I recently got my hands on an alfa AWUS036ACH adapter (thats an RTL8812AU chip) and wanted to give it a go on my persistent USB install. (note that I have tried and had the same problems on a simple live system. I'm booting from the most recent weekly image (also tried a stable image,) and the system is totally fresh. Now, what I did on my native system that worked fine was:

Code:
sudo apt-get -y dist-upgrade
apt update
apt install realtek-rtl88xxau-dkms
sudo modprobe 8812au
sudo systemctl restart network-mananger
However, as I had discovered earlier, the dist-upgrade updates the kernel, but the live USB cannot seem to update the kernel it's booting from (and the one uname refers to).
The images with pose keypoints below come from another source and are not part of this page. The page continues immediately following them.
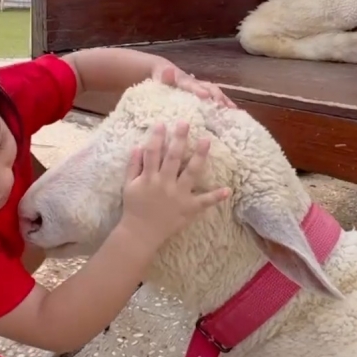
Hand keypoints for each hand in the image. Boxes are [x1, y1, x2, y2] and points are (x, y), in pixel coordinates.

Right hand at [120, 122, 229, 249]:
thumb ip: (133, 166)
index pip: (153, 152)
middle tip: (185, 122)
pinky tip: (228, 190)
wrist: (140, 233)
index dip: (157, 137)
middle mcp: (165, 183)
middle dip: (179, 138)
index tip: (162, 123)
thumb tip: (137, 146)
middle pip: (173, 157)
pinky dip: (216, 197)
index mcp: (149, 177)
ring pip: (191, 172)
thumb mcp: (128, 185)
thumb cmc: (134, 207)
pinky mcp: (189, 208)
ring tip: (206, 140)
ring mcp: (178, 195)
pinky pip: (204, 202)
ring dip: (199, 156)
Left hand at [158, 64, 235, 108]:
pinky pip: (215, 98)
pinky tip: (233, 114)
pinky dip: (225, 104)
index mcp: (183, 80)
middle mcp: (195, 82)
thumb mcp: (159, 77)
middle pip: (209, 87)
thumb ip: (165, 76)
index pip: (190, 84)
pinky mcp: (203, 93)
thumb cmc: (161, 77)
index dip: (197, 89)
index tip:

This isn't normally a problem, but after a dist-upgrade, I have two folders in /lib/modules: 4.14.0-kali3-amd64 (my old kernel) and 4.15.0-kali2-amd64 (the new one). Only using apt update does not create the second folder, but when I attempt to install the driver, it creates it. The make and build which aptitude is looking for are in the 4.15 folder, because the distribution has upgraded this, but the system still thinks I'm supposed to be using 4.14, so it looks there and gets confused. Specifically, in the install, I get
Code:
Setting up linux-headers-4.15.0-kali2-amd64 (4.15.11-1kali1) ...
/etc/kernel/header_postinst.d/dkms:
Error! Bad return status for module build on kernel: 4.15.0-kali2-amd64 (x86_64)
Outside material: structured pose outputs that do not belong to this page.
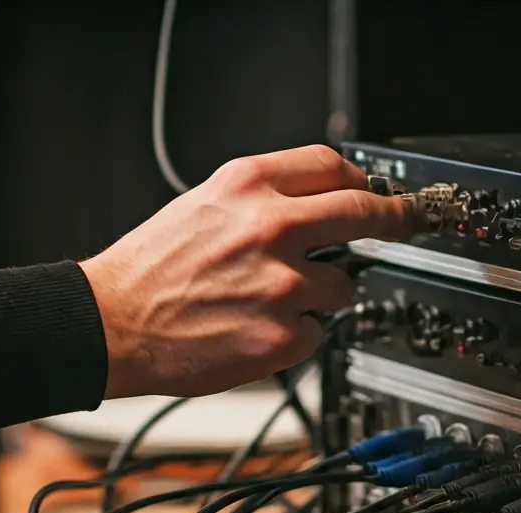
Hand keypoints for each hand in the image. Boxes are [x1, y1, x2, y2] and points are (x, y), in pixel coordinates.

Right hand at [79, 144, 413, 398]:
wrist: (113, 323)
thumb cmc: (152, 268)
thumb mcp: (204, 204)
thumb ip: (262, 198)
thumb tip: (319, 201)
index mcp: (248, 186)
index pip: (332, 167)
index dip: (363, 181)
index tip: (379, 191)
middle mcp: (271, 228)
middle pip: (363, 214)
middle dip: (395, 219)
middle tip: (407, 223)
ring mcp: (282, 285)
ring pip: (340, 286)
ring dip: (319, 296)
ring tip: (269, 302)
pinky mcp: (282, 337)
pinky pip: (316, 332)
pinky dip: (294, 336)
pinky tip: (254, 330)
Consult /var/lib/dkms/realtek-rtl88xxau/5.1.5~20180125/build/make.log for more information.
In the make.log file, it says "Make[1]: *** /lib/modules/4.14.0-kali3-amd64/build: No such file or Directory. Stop." So it's clearly looking in the wrong folder, dispite it being the command to updated the headers!
Also, sudo modprobe <anything> says "modprobe: FATAL: Module <anything> not found in directory /lib/modules/4.14.0-kali3-amd64" So it's looking there too. I assume it's getting all this from uname, which also outputs the 4.14 file. I know there are some ways of updating the kernel manually on live USB, but I don't want to have to do that every week, and I'm not even sure it has ever worked for anyone...

TL;DR
Runing apt install realtek-rtl88xxau-dkms installs new kernel headers, and then tries to build from the old kernel, which now has neither make nor build.